Rabbi Aron Tendler observes that Moses’ humility is a key link between these narratives. In fact, from the narrative of Miriam and Aaron’s complaints against Moses through to the incident of the spies, Moses is consistently depicted as being very reluctant to answer his adversaries. When his siblings complain, Moses is silent and G-d becomes his spokesperson, declaring “Moses is more humble than anyone on earth—are you not afraid to speak against my servant Moses?” In the incident of the spies, Moses first reaction was to throw himself upon his face. He did this as well when confronted by Korach and his confederates.

Why does Moses not “stand up” to these vile men and their terrible insults? Does his humility merit praise or signify weakness? Rabbi Tendler argues that Moses’ humility is powerfully meritorious because he completely sublimated his ego to become the voice of G-d. As Rashi has pointed out—Moses says not one original word in Torah—everything he commands or instructs is at the behest of the Divine. His modesty was such that he eliminated his ego totally and became the mouthpiece of the Almighty. While this certainly affected his family life negatively, it is important to note that Moses deliberately exercised his free will to wipe out his ego. He continued to merit a high degree of prophetic vision precisely because he chose to maintain this self-abnegation. Moses’ greatness lies in his ability to maintain this modality despite the personal attacks he suffered during his tenure.

We might argue that Moses’ humility was excessive and hurtful to his family. True enough—but this narrative seeks to show that the opposite behavioural modality is far worse. Consider for a moment the characteristics of the ten spies, Korach, and his chief associates Datan and Aviram. All were leaders of the people, respected for their courage and zeal. Yet, they were fatally self-centered. The 10 spies believed that what they saw and experienced indicated that, despite all miracles to the contrary, the Divine promise that they would conquer Canaan was unachievable. Korach and his followers were blinded by geneology into believing that their birth rank alone guaranteed them leadership, and that Moses was ill suited to lead and his appointment of Aaron as High Priest was an act of nepotism rather than Divine Will.

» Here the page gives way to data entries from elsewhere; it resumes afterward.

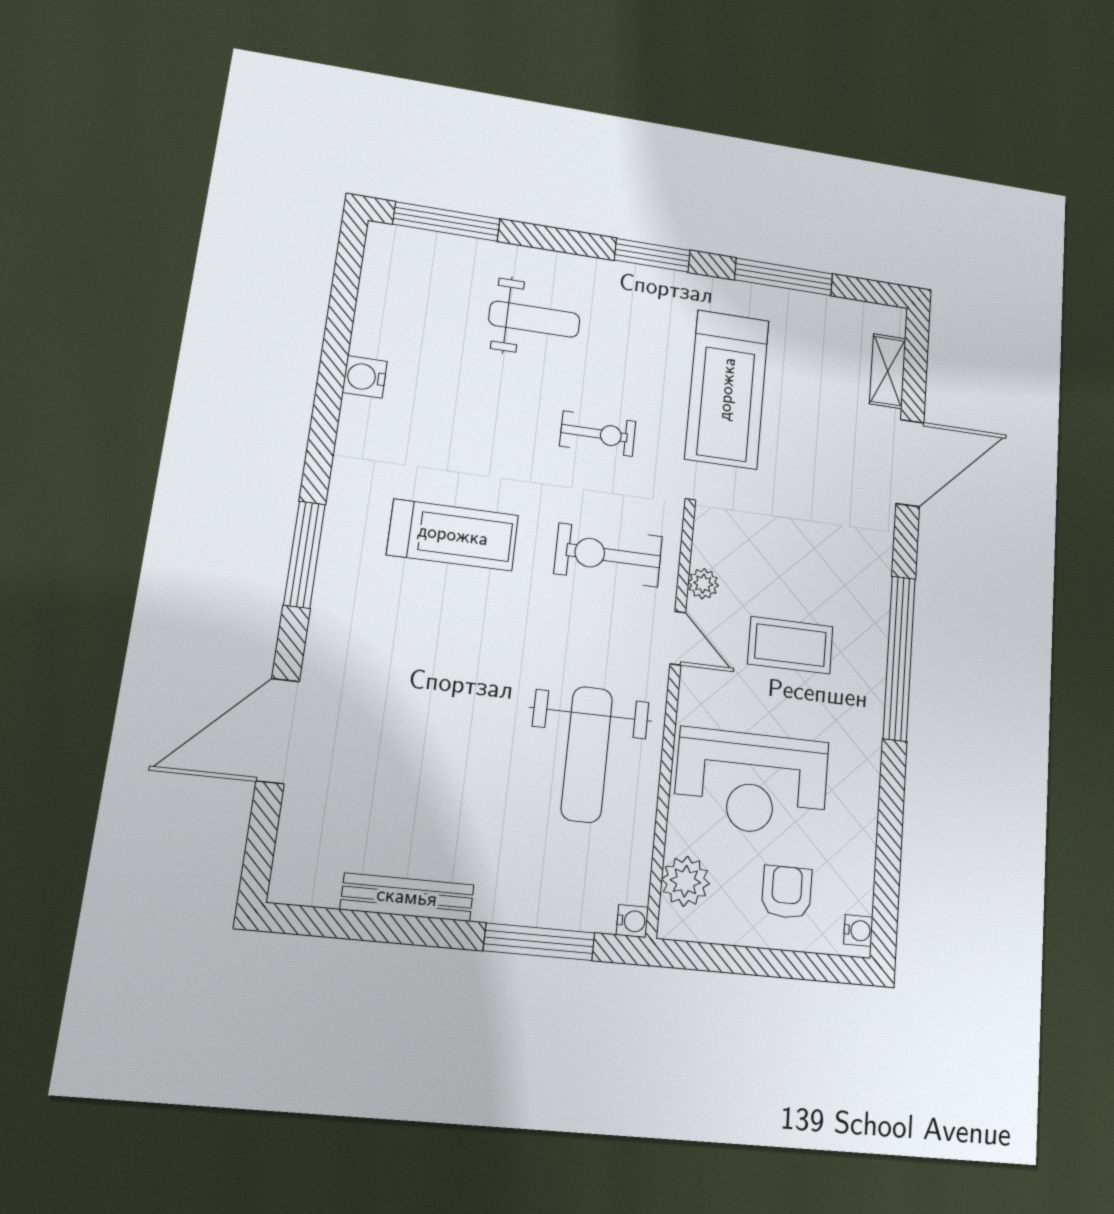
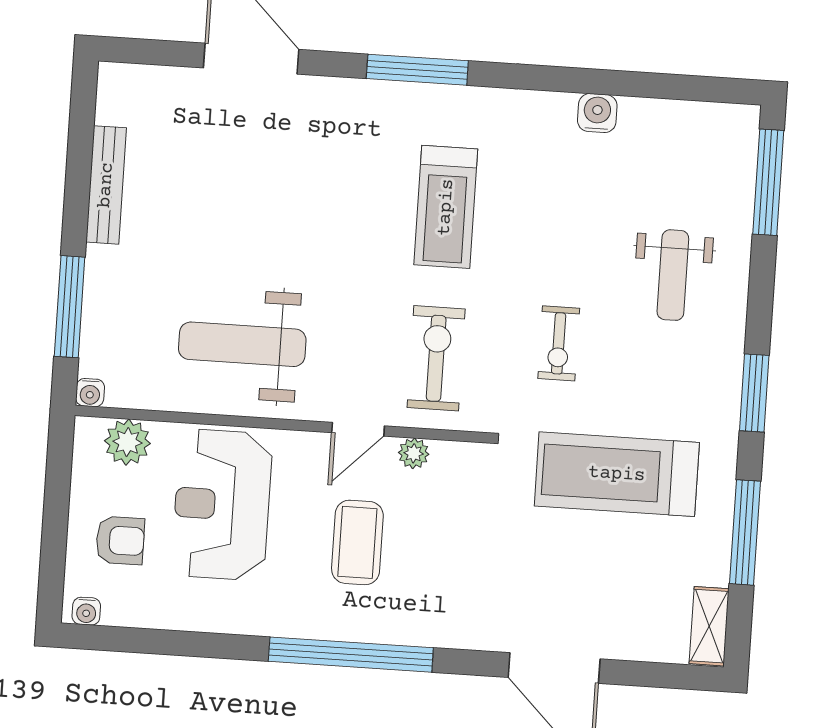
shelving: (888, 371) -> (709, 626), moved, turned 90

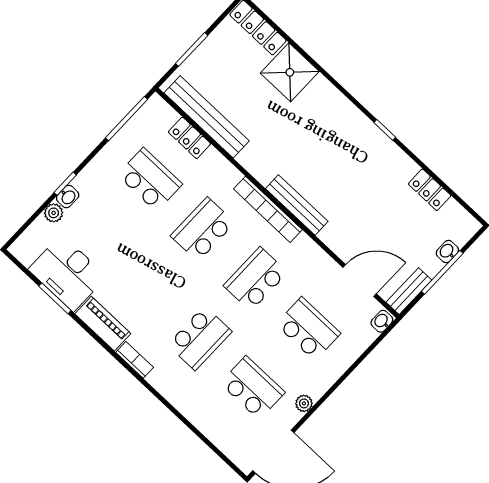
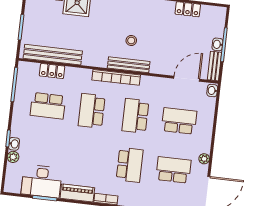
stool: (324, 175) -> (131, 40), added
school desk: (150, 180) -> (48, 106), turned 180
washbasin: (447, 252) -> (217, 44), moved

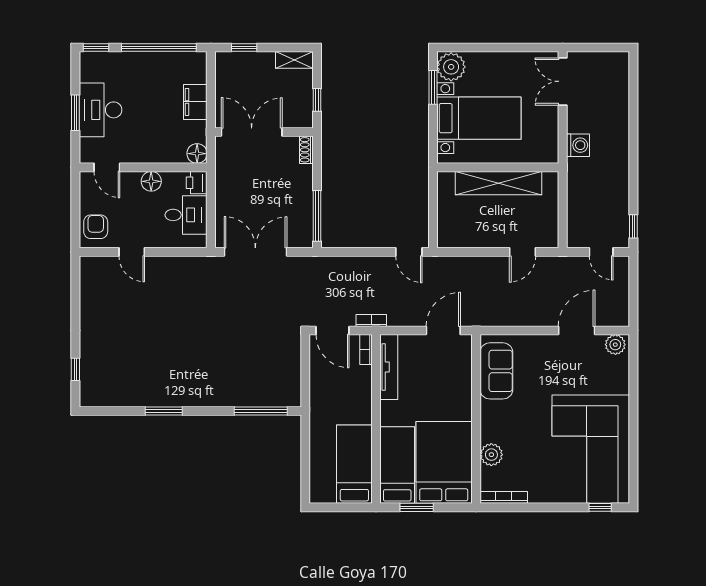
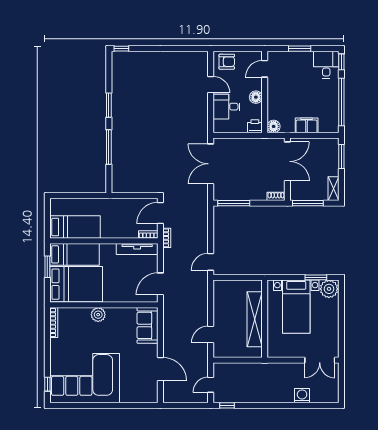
window: (244, 48) -> (341, 157), width x1.50
double door: (563, 81) -> (320, 360), swing flipped
window: (317, 100) -> (308, 203), width x2.17
desk: (100, 110) -> (326, 65), moved, width x0.73
washing machine: (578, 145) -> (302, 396), moved, turned 180
desk: (186, 215) -> (227, 107), moved, turned 90
door: (132, 252) -> (211, 85), swing flipped
double door: (255, 252) -> (211, 164), swing flipped
door: (523, 252) -> (211, 335), hinge flipped
door: (443, 330) -> (160, 284), swing flipped
plant: (615, 345) -> (151, 394), removed
window: (75, 369) -> (121, 49), moved
sofa: (496, 371) -> (148, 325), moved, turned 90
window: (261, 411) -> (109, 147), moved
plant: (491, 455) -> (98, 315), moved

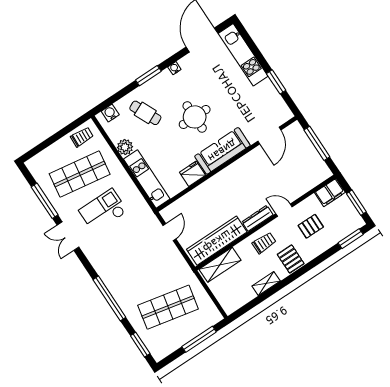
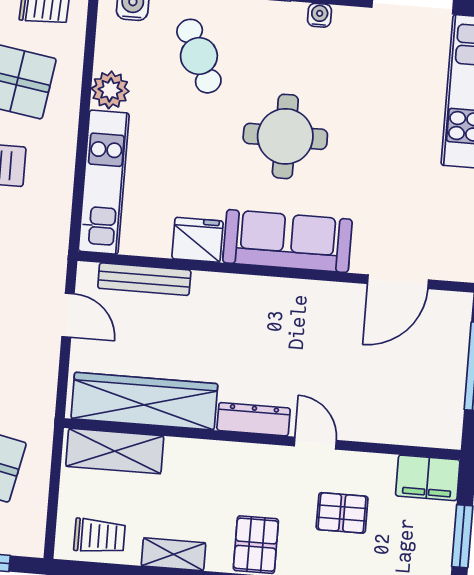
bench: (185, 200) -> (144, 279), added
door: (169, 232) -> (68, 315), hinge flipped
trolley: (264, 243) -> (100, 536), moved

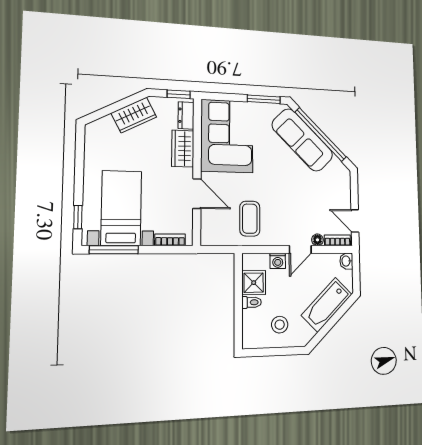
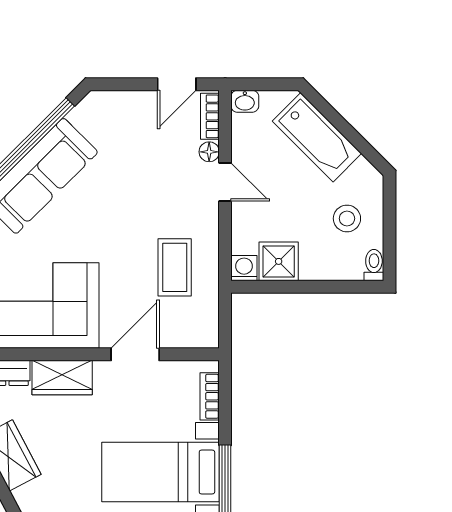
coffee table: (250, 219) -> (175, 267), turned 90
washing machine: (278, 261) -> (244, 268), moved, turned -90
toilet: (252, 302) -> (374, 265), moved

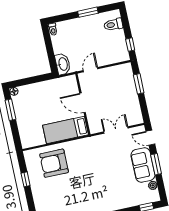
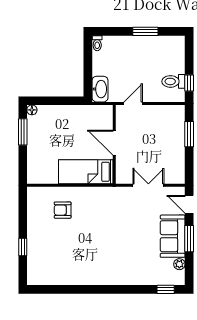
toilet: (113, 25) -> (173, 81), moved
armchair: (54, 163) -> (63, 210), width x0.53, depth x0.53
window: (26, 179) -> (23, 247), moved

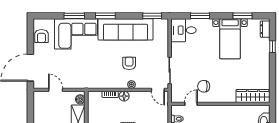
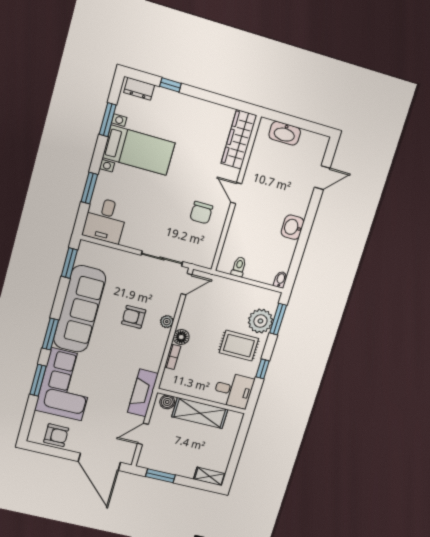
fireplace: (82, 82) -> (143, 393), added
door: (191, 104) -> (236, 193), moved
window: (30, 109) -> (160, 476), added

As we struggle to improve ourselves it is often easy to go to extremes before we find the “golden mean.” It seems that some extremes are worse than others. Better to be overly humble than overly self-regarding—a message that today’s narcissistic society finds hard to believe. We live in a time of endless self-promotion by the ill-mannered, poorly educated, and self-indulgent. Every fool now writes a blog. We must try to look past this and strive to, like Moses, hear the voice of the Divine above the cacophony of society. A bit of “Korachian” self-promotion isn’t bad—but too much of it leads to the tragic results enumerated in today’s parasha.